The pricing positions GLM-Picture as an economical possibility for enterprises producing advertising and marketing supplies, shows, and different text-heavy visible content material at scale.
Technical strategy and benchmark efficiency
GLM-Picture employs a hybrid structure combining a 9-billion-parameter autoregressive mannequin with a 7-billion-parameter diffusion decoder, based on Zhipu’s technical report. The autoregressive element handles instruction understanding and total picture composition, whereas the diffusion decoder focuses on rendering wonderful particulars and correct textual content.
The structure addresses challenges in producing knowledge-intensive visible content material the place each semantic understanding and exact textual content rendering matter, corresponding to presentation slides, infographics, and business posters.

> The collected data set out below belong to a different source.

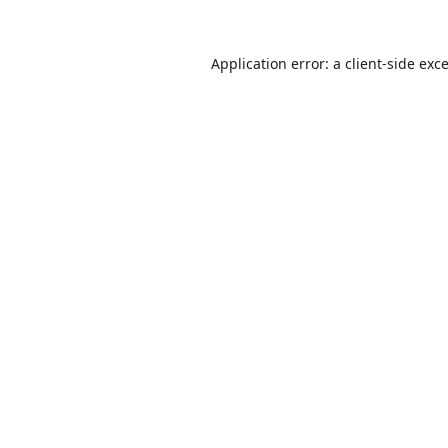
Application error: a
client
-side exc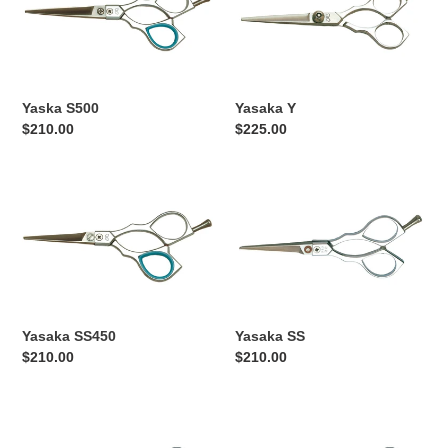
Yaska S500
Yasaka Y
Regular
$210.00
Regular
$225.00
price
price
Yasaka
Yasaka
SS450
SS
Yasaka SS450
Yasaka SS
Regular
$210.00
Regular
$210.00
price
price
Yasaka
Yasaka
SM550
SM55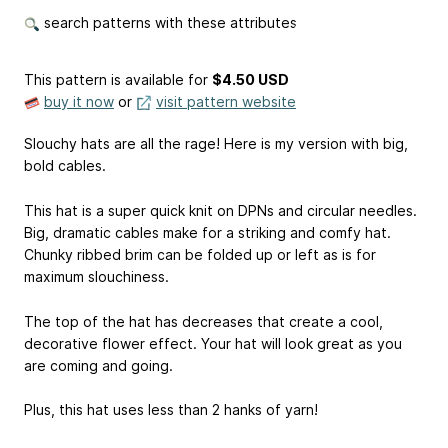
search patterns with these attributes
This pattern is available
for
$4.50 USD
buy it now
or
visit pattern website
Slouchy hats are all the rage! Here is my version with big,
bold cables.
This hat is a super quick knit on DPNs and circular needles.
Big, dramatic cables make for a striking and comfy hat.
Chunky ribbed brim can be folded up or left as is for
maximum slouchiness.
The top of the hat has decreases that create a cool,
decorative flower effect. Your hat will look great as you
are coming and going.
Plus, this hat uses less than 2 hanks of yarn!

On the CVTG-2K benchmark, which measures accuracy in putting textual content throughout a number of picture places, GLM-Picture achieved a Phrase Accuracy rating of 0.9116, rating first amongst open-source fashions. The mannequin additionally led the LongText-Bench check for rendering prolonged textual content passages, scoring 0.952 for English and 0.979 for Chinese language throughout eight eventualities together with indicators, posters, and dialog packing containers.

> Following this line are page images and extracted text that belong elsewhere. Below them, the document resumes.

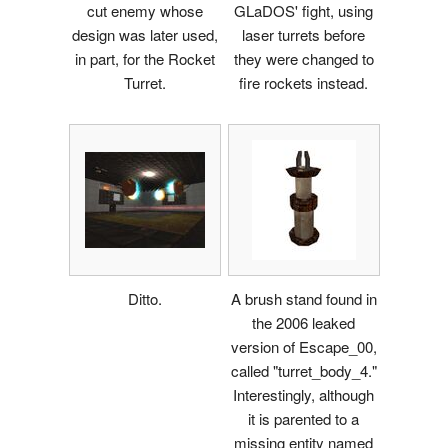
cut enemy whose
GLaDOS' fight, using
design was later used,
laser turrets before
in part, for the Rocket
they were changed to
Turret.
fire rockets instead.
Ditto.
A brush stand found in
the 2006 leaked
version of Escape_00,
called "turret_body_4."
Interestingly, although
it is parented to a
missing entity named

The mannequin natively helps a number of resolutions from 1024×1024 to 2048×2048 pixels with out requiring retraining, the report added.
{Hardware} optimization technique
Coaching GLM-Picture on Ascend {hardware} required Zhipu to develop customized optimization methods for Huawei’s chip structure. The corporate constructed a coaching suite that implements dynamic graph multi-level pipelined deployment, enabling totally different phases of the coaching course of to run concurrently and lowering bottlenecks.